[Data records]
***

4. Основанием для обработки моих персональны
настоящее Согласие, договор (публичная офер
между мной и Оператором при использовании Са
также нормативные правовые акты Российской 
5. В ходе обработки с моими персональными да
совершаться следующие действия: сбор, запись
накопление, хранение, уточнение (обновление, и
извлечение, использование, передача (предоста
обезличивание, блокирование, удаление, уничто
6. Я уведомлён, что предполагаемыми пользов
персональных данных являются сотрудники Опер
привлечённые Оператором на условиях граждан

***

**WHAT IS BEING ASKED**
Print the records again in their entirety, character for character.

**RESULT**
4. Основанием для обработки моих персональны
настоящее Согласие, договор (публичная офер
между мной и Оператором при использовании Са
также нормативные правовые акты Российской 
5. В ходе обработки с моими персональными да
совершаться следующие действия: сбор, запись
накопление, хранение, уточнение (обновление, и
извлечение, использование, передача (предоста
обезличивание, блокирование, удаление, уничто
6. Я уведомлён, что предполагаемыми пользов
персональных данных являются сотрудники Опер
привлечённые Оператором на условиях граждан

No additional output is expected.